Never tried skinning?

MountainOps has a full line of demo gear for skiers of all sizes. We will make sure you are comfortable with all of the gear before you head out of the shop for the day. We also have plenty of knowledge about the resort and the skiing in the surrounding area.

Be prepared:

Just because you’re at a resort doesn’t mean you shouldn’t pack like you’re heading out into the woods or on a longer trip. Here are a few items I don’t skin without, whether in the backcountry or seeking early morning groomers:

-Headlamp. I usually bring two just in case.

-Extra down layer. I almost never put it on, but if you have an accident or a gear malfunction, you’ll be glad you have it.

-Two pairs of gloves. The pair you skinned up in will probably be soaked by the time you get to the top.

-A liter of water and a snack. I usually don’t drink or eat that much when skinning up Stowe in the morning, but it’s good to be prepared!

-A red flashing bike tail light or reflective clothing. This will help snowmakers and groomers see you from behind.

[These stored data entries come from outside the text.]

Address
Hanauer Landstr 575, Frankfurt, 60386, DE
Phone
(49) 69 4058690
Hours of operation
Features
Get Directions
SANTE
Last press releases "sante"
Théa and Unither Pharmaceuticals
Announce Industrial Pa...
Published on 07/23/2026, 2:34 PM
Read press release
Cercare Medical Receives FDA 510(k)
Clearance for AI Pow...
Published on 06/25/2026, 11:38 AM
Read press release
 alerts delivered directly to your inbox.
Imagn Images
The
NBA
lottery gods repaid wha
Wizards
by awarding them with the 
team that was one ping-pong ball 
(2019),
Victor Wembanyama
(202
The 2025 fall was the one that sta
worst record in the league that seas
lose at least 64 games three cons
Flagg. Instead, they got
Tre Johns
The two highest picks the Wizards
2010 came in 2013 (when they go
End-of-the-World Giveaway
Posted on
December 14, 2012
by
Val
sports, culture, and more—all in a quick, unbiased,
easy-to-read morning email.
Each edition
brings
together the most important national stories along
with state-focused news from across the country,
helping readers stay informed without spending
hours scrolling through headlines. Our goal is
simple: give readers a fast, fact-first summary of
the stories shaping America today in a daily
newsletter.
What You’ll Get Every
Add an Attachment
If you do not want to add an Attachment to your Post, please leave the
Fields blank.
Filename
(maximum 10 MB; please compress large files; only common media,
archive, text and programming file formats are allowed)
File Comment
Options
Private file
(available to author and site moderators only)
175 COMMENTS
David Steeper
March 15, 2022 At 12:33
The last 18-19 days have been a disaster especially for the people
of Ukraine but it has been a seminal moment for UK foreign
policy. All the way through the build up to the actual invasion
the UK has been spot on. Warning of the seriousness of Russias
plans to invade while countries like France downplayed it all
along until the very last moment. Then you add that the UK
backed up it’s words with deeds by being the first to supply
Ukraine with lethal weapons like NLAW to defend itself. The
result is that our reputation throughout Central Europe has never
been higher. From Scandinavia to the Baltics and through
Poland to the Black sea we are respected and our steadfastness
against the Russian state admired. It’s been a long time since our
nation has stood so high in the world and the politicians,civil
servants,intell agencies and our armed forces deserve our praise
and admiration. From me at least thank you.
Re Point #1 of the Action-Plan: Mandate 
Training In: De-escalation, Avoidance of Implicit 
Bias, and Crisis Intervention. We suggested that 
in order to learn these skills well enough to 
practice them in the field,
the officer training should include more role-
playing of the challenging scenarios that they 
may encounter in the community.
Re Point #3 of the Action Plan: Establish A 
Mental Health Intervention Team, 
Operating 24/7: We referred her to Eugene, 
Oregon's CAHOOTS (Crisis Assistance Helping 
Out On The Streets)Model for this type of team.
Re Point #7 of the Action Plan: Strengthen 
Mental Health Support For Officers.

-Dog leash. Just because you love your doesn’t mean everyone else does. Stowe’s rules say “Keep dogs on leashes, or leave them at home.”

Remember that it’s still about having fun!

Stowe has all of these rules because of how popular skinning has become. I know it sounds like a lot, but it’s really not a big deal. It’s super easy to ski Perry Merrill or Nosedive bright and early, but if sleeping in is more your style, there’s plenty of mellow terrain in the Tollhouse area.